Sitaw (Long Bean) Leaves
Vines with Leaves [Talbos ng Sitaw (Philippine); Vigna unguiculata var sesquipedalis]

Filipino home cooking has a long tradition of using a wide assortment of greens, usually harvested from the back yard garden. Some of these are not familiar to our North American kitchens, and this is one of that sort. It can be used in stir fries and soups.

Note that the word "Sitaw" in Filipino is inexact. It is used both for the Asian long bean and for the more recently acquired Green Bean, brought by Europeans (who got them from Mexico). Presumably your supplier is providing the right kind.

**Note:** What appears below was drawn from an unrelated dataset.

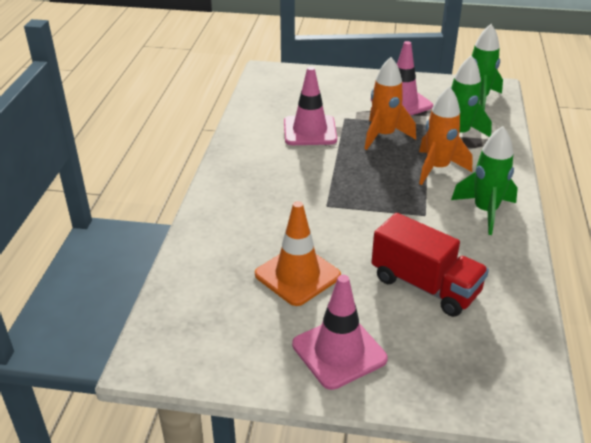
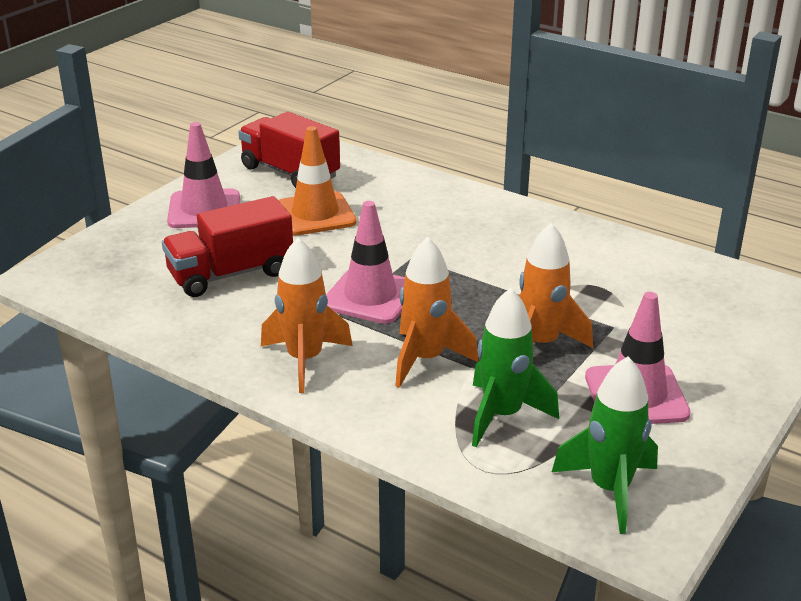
camera: 115 degrees right, 5 degrees down
(226, 323) = (290, 172): none -> red truck
(310, 131) = (591, 289): pink traffic cone -> pink traffic cone (370, 296)
(485, 211) = (304, 360): green rocket -> orange rocket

More on Beans, Peas and Lentils.

Buying:   These can be had from large and active Philippine markets. My local market puts out bundles of greens on Friday or Saturday morning for sale over the weekend. Don't depend on the signs - the bundles may be all mixed up (they expect their customers to know what they are). Note the lack of fuzz and the lack of binding tendrils (these plants are "bines", climbing by twisting around stuff). Squash leaves are very fuzzy and Chayote leaves have lots of binding tendrils. Bitter Melon leaves are much smaller and Chili leaves have a simple elongated shape.

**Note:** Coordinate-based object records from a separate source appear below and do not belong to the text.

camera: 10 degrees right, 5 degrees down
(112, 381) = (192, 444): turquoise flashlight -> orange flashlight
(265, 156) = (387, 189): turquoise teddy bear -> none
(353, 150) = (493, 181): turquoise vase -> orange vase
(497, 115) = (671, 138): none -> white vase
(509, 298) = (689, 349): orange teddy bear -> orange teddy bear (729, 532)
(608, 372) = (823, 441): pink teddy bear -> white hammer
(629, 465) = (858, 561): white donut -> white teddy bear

Leaves should be fresh looking, dark green, without black spots and not wilted. If it needs refreshing when you get it home, cut off the bottom 1/2 inch of the stems and use the "full immersion" method in cold water to refresh them, for about 1/2 hour. Then spin off the water in your salad spinner.

Storing:   These are fairly sturdy and will last up to 5 days loosely wrapped in the fridge, if they are in good shape to start with.

Preparing:   Pull off the leaves, leaving the leaf stems behind (they're tougher than the main stems). Tear them to the size you want. You can use any flower buds you find, and the tender tips - but only so far as you can pinch them off with a snap, with no hint of fibers. Fibrous stems will be too stringy to eat and will not become tender even with extended cooking.

Cooking:   These are pretty sturdy greens and can stand at least 20 minutes simmering and still be quite firm.